WITHIN HOURS of the confrontation at sea, Turkey ordered its ambassador out of Israel, endangering 61 years of diplomatic relations. The Turkish government, of course, was to some extent a sponsor of the flotilla, and its stance on Israel has become viciously hostile since Operation Cast Lead a year and a half ago. Demonic depictions of the IDF have become a feature of the country’s popular culture, in Turkish-produced TV dramas such as Valley of the Wolves, Separation: Palestine in Love and War and Ayrilik that have aired on Turkey’s state-run TV station.

Now, Jews living in Turkey are being advised to remain indoors. Israel has issued an alert, warning its citizens not to travel to Turkey out of fear they might be singled out for attack.

Closer to home, Israel’s hard-earned diplomatic relations with Jordan and Egypt might be hurt as the Arab League calls an emergency meeting slated for Tuesday. Palestinian Authority President Mahmoud Abbas’s choice of the word “slaughter” to describe what happened sheds renewed doubt on the fragile beginnings of peace negotiations with the Palestinians.

And amid rioting in Wadi Ara, Public Security Minister Yitzhak Aharonovitch is warning of possible conflagrations inside Israel instigated by Arab Israelis, reminiscent of the first and second intifadas.

In Europe, Britain’s Foreign Secretary William Hague “deplored” the loss of life – a relatively mild reaction. France asserted that “nothing could justify” the military operations against a “humanitarian initiative.” Sweden, Greece, Iceland, Germany, Denmark and Italy also criticized Israel in varying degrees, while Catherine Ashton, the EU’s high representative for foreign affairs, called for the lifting of the Israeli blockade on Gaza, foreshadowing the pressure Israel will be under in coming days as the EU prepares to convene an emergency meeting to discuss the ramifications of the Mavi Marmara incident. Spain, the current EU president, branded the storming of the flotilla “unacceptable.”

In this atmosphere, Prime Minister Binyamin Netanyahu’s decision to cut short his trip abroad, cancelling a planned meeting with President Barack Obama in Washington, was unavoidable.

WHAT HAPPENED on the Mavi Marmara was tragic. But it did not justify the international response. Israel left Gaza in 2005, removing every civilian and every military remnant. It would have no quarrel with Gaza if it had not faced relentless missile attacks from the Strip, and if the Hamas government there were not arming itself at every opportunity in pursuit of its declared goal of Israel’s elimination.

Israel’s restrictions on the flow of people and material into Gaza stem solely from the need to prevent the arming of Hamas and its terrorist allies. That was why the “Freedom flotilla” was intercepted, and that was why Israel had offered to transport the supplies aboard the six vessels over land once they had been checked.

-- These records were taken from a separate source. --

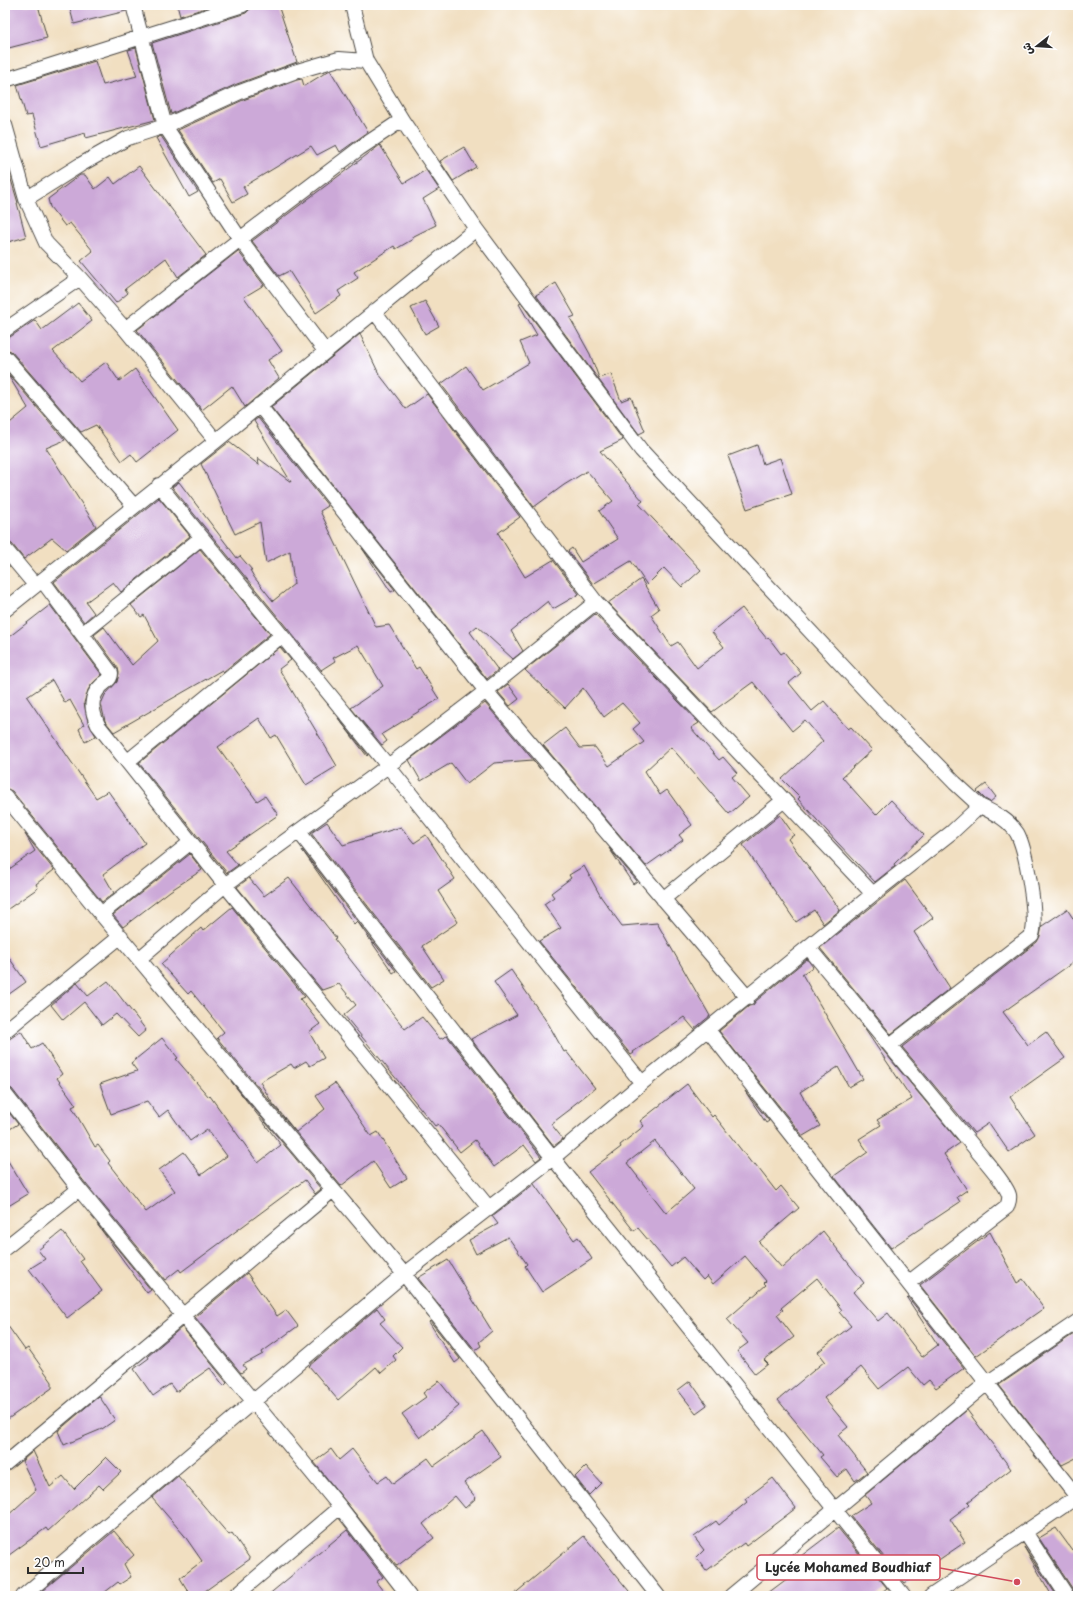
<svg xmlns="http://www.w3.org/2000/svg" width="1083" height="1601" viewBox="0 0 1083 1601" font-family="'Playpen Sans','Playpen Sans Arabic',sans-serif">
  <rect width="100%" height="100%" fill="#fff"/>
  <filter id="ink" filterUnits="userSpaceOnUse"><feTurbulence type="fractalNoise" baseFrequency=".025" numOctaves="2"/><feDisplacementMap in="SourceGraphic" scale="8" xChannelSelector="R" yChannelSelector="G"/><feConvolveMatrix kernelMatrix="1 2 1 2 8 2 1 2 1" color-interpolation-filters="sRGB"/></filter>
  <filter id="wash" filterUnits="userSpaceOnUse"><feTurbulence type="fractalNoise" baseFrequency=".012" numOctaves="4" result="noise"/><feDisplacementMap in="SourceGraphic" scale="16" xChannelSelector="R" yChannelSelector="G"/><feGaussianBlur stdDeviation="0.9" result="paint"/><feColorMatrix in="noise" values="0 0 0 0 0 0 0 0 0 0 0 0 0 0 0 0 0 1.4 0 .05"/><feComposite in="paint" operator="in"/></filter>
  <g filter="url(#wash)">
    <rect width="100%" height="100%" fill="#f1dfc1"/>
    <g id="blocks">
      <path fill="#cca9d8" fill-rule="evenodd" d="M5,5H38L47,38L5,49Z
        M69,5H125L126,11L74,24Z
        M177,5H215L180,16Z
        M261,5H278L297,62L237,84L171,114L152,43L246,13L250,9Z
        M136,48L155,120L86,138L85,133L41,146L32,115L26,116L17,85L95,61L103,85L137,76L128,50Z
        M330,70L368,132L340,152L336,145L317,155L311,146L243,187L247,194L233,202L220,179L213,183L178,130L243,100L297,80L302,79L304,86Z
        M161,136L198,192L189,197L156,138Z
        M380,145L404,183L426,170L439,189L423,199L436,225L412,237L413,239L396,249L394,246L354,272L358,278L338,291L341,296L316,313L289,271L279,276L252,241Z
        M464,147L476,167L453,181L440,161Z
        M5,160L18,203H17L26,237L5,243Z
        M139,166L206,255L178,277L166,258L125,289L128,293L116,303L81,261L93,251L70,223L65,226L50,207L48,199L80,175H85L95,189L110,177L115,184Z
        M238,251L264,285L244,297L282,351L268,360L279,378L245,407L232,386L202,410L137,330Z
        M556,283L575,316L570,318L590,354L599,378L611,374L621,401L631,397L645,431L639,434L536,295Z
        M425,301L439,326L425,334L411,308Z
        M78,303L92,321L53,351L80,381L106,362L119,381L135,369L178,430L137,462L131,454L122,461L96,425L81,432L11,351L5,349V338L10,337L35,320L42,330Z
        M521,303L623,440L600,451L643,501L639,504L701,570L682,587L664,568L647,585L631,561L593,584L568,551L572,548L581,562L618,539L599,511L613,501L587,471L564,485L534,507L441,384L466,366L483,390L529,363L520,342L537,335L519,304Z
        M360,334L379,374L406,409L427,394L520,517L498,533L525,577L553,560L579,594L553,609L548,601L511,631L523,651L513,659L477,626L470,632L498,670L487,679L271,407Z
        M5,370L65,440L46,448L96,526L66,550L52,538L24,559L12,544L5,541V427L28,408Z
        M258,418L328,506L320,511L376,627L389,625L416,669L419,667L439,699L382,734L387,741L382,745L351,708L383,686L358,645L333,658L335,661L321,670L322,671L172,487L179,482L237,558L240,556L252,570H250L254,577L273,601L294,584L290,551L266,563L260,522L235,534L201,464L229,442L259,465L258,458L291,482L254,421Z
        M757,445L763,464L780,458L792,494L747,509L728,456Z
        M159,498L190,536L121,592L113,582L86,602L94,613L84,622L54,582Z
        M362,548L395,590L391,592Z
        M200,549L270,634L223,672L222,670L114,732L105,721L101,704L105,695L117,682L119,673L118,668L94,635L104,627L132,665L158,641L144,615L141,617L131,605Z
        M641,579L659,609L651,615L671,646L678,642L697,668L724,647L712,632L742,608L767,639L768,637L781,654L784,652L801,673L789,683L812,711L824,701L848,729L851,727L872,750L842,777L876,815L891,800L924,835L894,864L895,866L875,882L836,841L798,799L800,797L782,779L823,741L805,720L792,731L753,682L712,712L608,603Z
        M50,605L102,675L92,684L88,690L84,703L88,722L96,736L85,742L79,729L84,725L70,700L65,703L52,680L27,697L96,798L108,791L145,843L103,874L114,893L102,902L12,791L5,788V640Z
        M595,614L699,723L691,728L719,760L723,757L737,773L732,777L749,797L729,814L671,747L645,771L660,795L667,790L692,825L679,835L683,840L646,866L543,745L565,728L580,748L595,747L609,766L644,742L633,729L640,723L622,703L604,717L583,688L565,708L525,670Z
        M280,647L291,660L279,669L337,766L306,785L276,735L271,738L259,718L218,747L257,801L265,796L278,815L226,851L238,865L227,873L139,763Z
        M508,684L519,699L510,706L498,692Z
        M485,703L540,768V769L533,760L494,763L467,784L451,763L421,781L409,760Z
        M338,718L368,755L367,756Z
        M986,784L996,797L990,802L985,799L977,791Z
        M780,815L794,835L788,839L840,910L823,924L814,910L796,922L743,845Z
        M327,822L343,845L401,827L414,843L426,835L455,879L438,891L458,922L422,946L444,979L431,987L311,833Z
        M25,834L54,870L36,884L38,888L5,911V872L35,851Z
        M609,848L637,881L633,884Z
        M302,850L396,971L393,973L357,921L354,924Z
        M190,854L202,870L170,891L123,927L113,915Z
        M584,866L601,897L622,926L657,923L710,1016L694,1029L684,1017L633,1052L634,1053L631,1055L539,941L561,928L544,904L554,897L551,893L571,878L569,875Z
        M249,878L264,896L289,878L336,938L334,939L405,1029L422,1017L440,1039L447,1036L541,1157L536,1161L524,1145L494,1167L475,1140L460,1152L438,1124L435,1126L344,1015L356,1005L339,984L322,990L237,887Z
        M905,880L933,918L914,932L950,988L891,1034L820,948Z
        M232,907L305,997L300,999L320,1024L309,1032L324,1058L310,1066L306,1061L294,1068L291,1064L260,1082L271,1101L296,1132L325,1109L316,1096L335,1083L371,1136L378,1132L407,1178L391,1188L373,1161L341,1186L217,1038L224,1032L191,991L188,994L161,964L201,928L203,931Z
        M1067,909L1078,926V959L1003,1012L1028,1045L1046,1032L1065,1058L1010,1097L1035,1134L1009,1152L989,1123L974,1133L902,1047L1037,942L1040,936L1042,926Z
        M5,952L26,982L5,997Z
        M807,959L813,967L802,974L863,1079L849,1087L838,1067L800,1092L820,1126L803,1136L719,1031L749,1006L753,1005L756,1001Z
        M511,970L549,1025L564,1052L566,1051L595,1088L571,1107L572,1108L551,1124L563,1139L554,1146L471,1039L517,1015L494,982Z
        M108,981L146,1030L138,1037L116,1014L102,1025L84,1002L63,1020L51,1005L77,983L88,996Z
        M862,1025L960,1143L944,1154L967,1190L957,1197L960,1202L891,1248L834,1176L868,1152L859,1139L881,1125L877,1120L912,1099Z
        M21,1031L32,1049L42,1043L62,1074L57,1078L76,1105L72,1107L95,1147L98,1145L110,1161L108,1163L146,1212L175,1191L159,1170L184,1152L201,1175L227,1156L207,1129L190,1141L168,1110L159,1117L147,1101L111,1114L100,1084L137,1071L131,1063L162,1038L178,1058L176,1059L209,1097L210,1096L258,1163L281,1145L231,1081L321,1189L315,1194L305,1180L181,1272L179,1269L165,1280L86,1184L12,1089L5,1086V1042Z
        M687,1084L712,1117L714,1115L753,1165L755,1164L776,1191L781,1186L799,1208L759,1242L782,1268L823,1231L864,1283L853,1292L878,1321L888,1313L922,1357L938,1345L907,1298L908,1297L964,1368L936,1388L929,1380L923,1385L908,1367L879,1389L861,1367L824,1398L848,1427L838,1435L867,1472L855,1481L847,1469L837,1477L820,1457L823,1455L778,1400L825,1361L818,1352L851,1326L839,1312L842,1310L817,1278L781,1308L783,1310L777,1315L794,1337L764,1360L768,1364L755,1374L737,1351L748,1343L727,1319L766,1285L764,1283L766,1281L745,1256L713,1284L707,1276L703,1280L683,1257L671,1267L638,1228L634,1231L588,1172L621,1147L620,1145L644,1126L640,1121ZM655,1141L694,1189L666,1213L627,1163Z
        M745,1091L769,1121L766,1123Z
        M5,1108L18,1124L5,1132Z
        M5,1156L28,1194L5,1208Z
        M534,1184L574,1240L578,1237L592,1259L542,1292L525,1266L527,1264L508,1237L476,1254L469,1240L498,1224L492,1216Z
        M97,1224L151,1290L147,1293Z
        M62,1231L83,1259L80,1261L102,1291L67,1318L29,1269L45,1259L38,1250Z
        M990,1232L1017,1283L1023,1279L1044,1308L976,1356L920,1285Z
        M448,1260L492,1331L479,1342L481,1346L475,1350L418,1278Z
        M247,1273L277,1316L286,1310L298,1326L262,1352L263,1354L243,1365L246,1369L241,1373L195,1317Z
        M377,1308L385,1319L380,1323L402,1347L393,1356L396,1360L381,1373L376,1367L338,1400L309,1366Z
        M430,1321L460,1359L455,1363L429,1322Z
        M5,1322L25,1350L28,1348L52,1382V1388L5,1421Z
        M182,1327L227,1383L224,1386L210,1368L176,1392L170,1384L153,1396L134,1369L149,1358L148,1356Z
        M1078,1331V1457L1062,1465L999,1385Z
        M439,1381L459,1406L420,1438L402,1414L426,1397L423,1393Z
        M690,1381L707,1405L696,1413L678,1390Z
        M99,1396L115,1420L102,1429L64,1445L58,1431Z
        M967,1410L1011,1469L968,1502L970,1504L950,1519L965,1542L905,1583L851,1516L871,1503L865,1495Z
        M483,1431L501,1457L464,1483L476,1498L465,1508L455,1496L423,1524L434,1538L397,1566L314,1462L331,1449L339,1460L352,1449L378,1482L387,1476L393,1484L428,1458L434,1466Z
        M33,1451L50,1487L63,1476L74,1489L106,1457L121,1472L103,1489L99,1485L48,1531L46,1528L5,1558V1518L36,1490L22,1461Z
        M586,1466L601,1483L589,1495L575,1477Z
        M178,1476L229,1535L232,1533L250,1559L198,1596H191L180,1578L202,1561L184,1535L152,1498Z
        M773,1478L796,1508L746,1546L744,1543L706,1571L696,1558L704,1550L694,1537L716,1521L719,1525L747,1502L745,1499Z
        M838,1528L887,1588L877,1596H764L792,1575L787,1569L802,1557L801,1556Z
        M1056,1528L1072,1550L1078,1546V1596H1075L1074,1591L1039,1538Z
        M347,1530L383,1577L376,1582L387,1596H267Z
        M114,1531L134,1555L124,1564L131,1577L120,1584L118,1582L100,1596H36Z
        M584,1536L633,1596H512Z
        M1024,1547L1057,1596H1052Z"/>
    </g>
  </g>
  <g filter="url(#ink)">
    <use href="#blocks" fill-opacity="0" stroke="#494642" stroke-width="1"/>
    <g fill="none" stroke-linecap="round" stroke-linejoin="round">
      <defs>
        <path id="minor" d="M133,5L165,126L240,239L325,351
          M352,5L366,61
          M5,80L243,5
          M5,125L26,199L46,243L80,278L125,329L216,441
          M26,199L80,165L128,138L165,126L240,92L294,72L339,59L366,61L402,120
          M374,311L596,602L873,894
          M5,330L80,278
          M5,357L134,506
          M259,405L486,691L748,998
          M159,485L388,766L642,1083
          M5,549L35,585
          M42,580L111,673C111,679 107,681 102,685C89,697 91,710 98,725L225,885L489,1208
          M5,610L216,441L476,229
          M82,634L201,538
          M128,761L281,636
          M5,796L101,914L404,1274L658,1596
          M299,832L553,1158L904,1596
          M663,899L784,800
          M101,914L191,842
          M808,947L978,1152C986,1162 1006,1184 1009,1195C1010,1200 1008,1203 1007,1207L908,1283
          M139,959L225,885L388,766L486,691L596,602
          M708,1030L1077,1497
          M5,1031L121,936
          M890,1045L1032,935C1038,918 1026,849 1017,833C1008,819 994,813 980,806
          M5,1094L79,1189L340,1507L409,1596
          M5,1248L79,1189
          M5,1464L333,1190
          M1025,1532L1067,1596
          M23,1596L404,1274L553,1158L642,1083L873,894L952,832L980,806L955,783L878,704L641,450L476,229L402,120L360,148L240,239L125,329
          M235,1596L340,1507
          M731,1596L987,1383L1078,1321
          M931,1596L1078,1496"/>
      </defs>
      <use href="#minor" stroke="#494642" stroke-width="16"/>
      <use href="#minor" stroke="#fff" stroke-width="14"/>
    </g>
  </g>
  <path fill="none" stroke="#d1495b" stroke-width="1.5" d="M1017 1582L940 1568"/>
  <circle fill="#d1495b" stroke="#fff" stroke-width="1.5" cx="1017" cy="1582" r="4"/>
  <rect fill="#fff" stroke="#d1495b" stroke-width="1.5" x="757" y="1555" width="183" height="25" rx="4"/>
  <g font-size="13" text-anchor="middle" font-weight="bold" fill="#2b2b2b">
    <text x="848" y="1572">Lycée Mohamed Boudhiaf</text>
  </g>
  <rect width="1083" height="1601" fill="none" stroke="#fff" stroke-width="20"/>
  <g transform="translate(1037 46) rotate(253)" stroke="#ffffff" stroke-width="3" paint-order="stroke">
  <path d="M0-3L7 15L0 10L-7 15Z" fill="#2b2b2b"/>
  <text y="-6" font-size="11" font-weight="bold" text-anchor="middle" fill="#2b2b2b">ش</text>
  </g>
  <path d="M28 1567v6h55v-6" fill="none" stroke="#2b2b2b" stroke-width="2"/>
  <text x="34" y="1567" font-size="12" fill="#2b2b2b" stroke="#ffffff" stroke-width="3" paint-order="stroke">20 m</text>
</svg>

The premeditated refusal of those aboard one of the ships to act peacefully when confronted by IDF troops was the trigger for the violence at sea. Confronted with such violence when they had been expecting non-violent protests, or at worst, low-level clashes, it is doubtful that the soldiers of any of the nations that rushed to criticize Israel would have acted any differently. Indeed, it is likely that the consequences would have been considerably worse.